> **TASK DETAILS**
Skip the pictures. Return exactly the lines from the one containing "wrist: (162, 336)" through the end of the entries below.

[Images with keypoint coordinates]
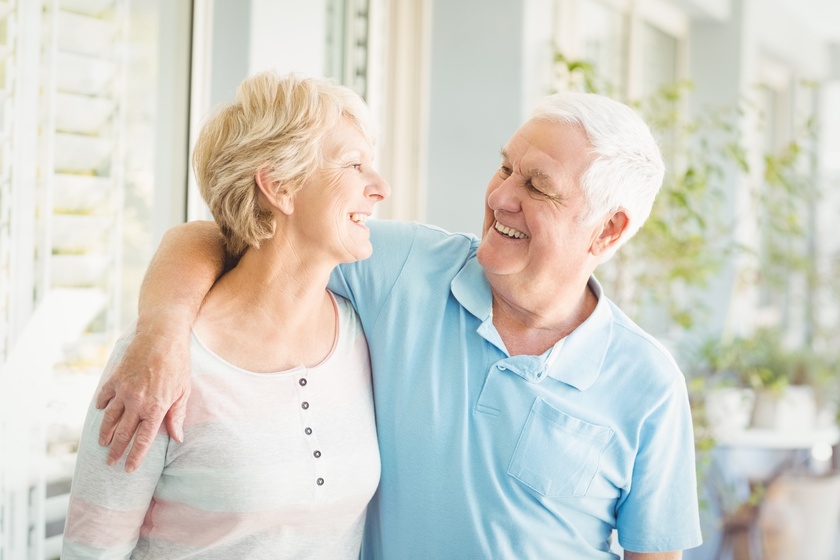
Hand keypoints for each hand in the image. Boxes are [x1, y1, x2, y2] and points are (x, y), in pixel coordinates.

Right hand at [95, 327, 190, 471]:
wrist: (162, 336)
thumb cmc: (178, 364)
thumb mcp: (183, 391)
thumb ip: (177, 416)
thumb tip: (177, 437)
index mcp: (156, 408)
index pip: (144, 440)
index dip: (135, 456)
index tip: (128, 469)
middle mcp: (137, 403)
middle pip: (123, 433)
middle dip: (116, 450)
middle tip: (110, 463)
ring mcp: (124, 391)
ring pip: (109, 418)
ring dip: (105, 433)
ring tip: (102, 444)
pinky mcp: (116, 378)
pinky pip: (105, 396)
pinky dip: (101, 405)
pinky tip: (100, 411)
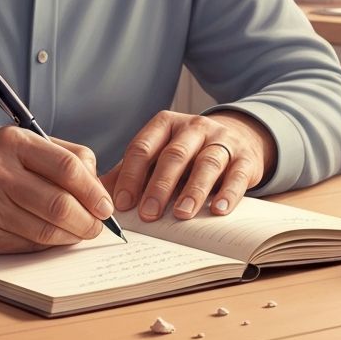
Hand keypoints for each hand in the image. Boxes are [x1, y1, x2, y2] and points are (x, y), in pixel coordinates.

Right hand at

> **ANSWER TO THIS PROBLEM**
wrist: (162, 336)
thumb cmc: (178, 364)
thumb mcp: (183, 391)
thumb ip: (177, 416)
thumb tip: (177, 437)
index mcp: (156, 408)
index pip: (144, 440)
index dip: (135, 456)
index tip: (128, 469)
middle mcp: (137, 403)
middle pip: (123, 433)
middle dip: (116, 450)
middle tip: (110, 463)
ring mcp: (124, 391)
ring pip: (109, 418)
ring dip: (105, 433)
ring tip: (102, 444)
pinky mcp: (116, 378)
pinky pip: (105, 396)
pinky dip: (101, 405)
pinky tip: (100, 411)
Hand keypoints for each hand in the image. Boxes are [x1, y1, x2, y2] and points are (x, y), in pixel coordinates.

Right hand at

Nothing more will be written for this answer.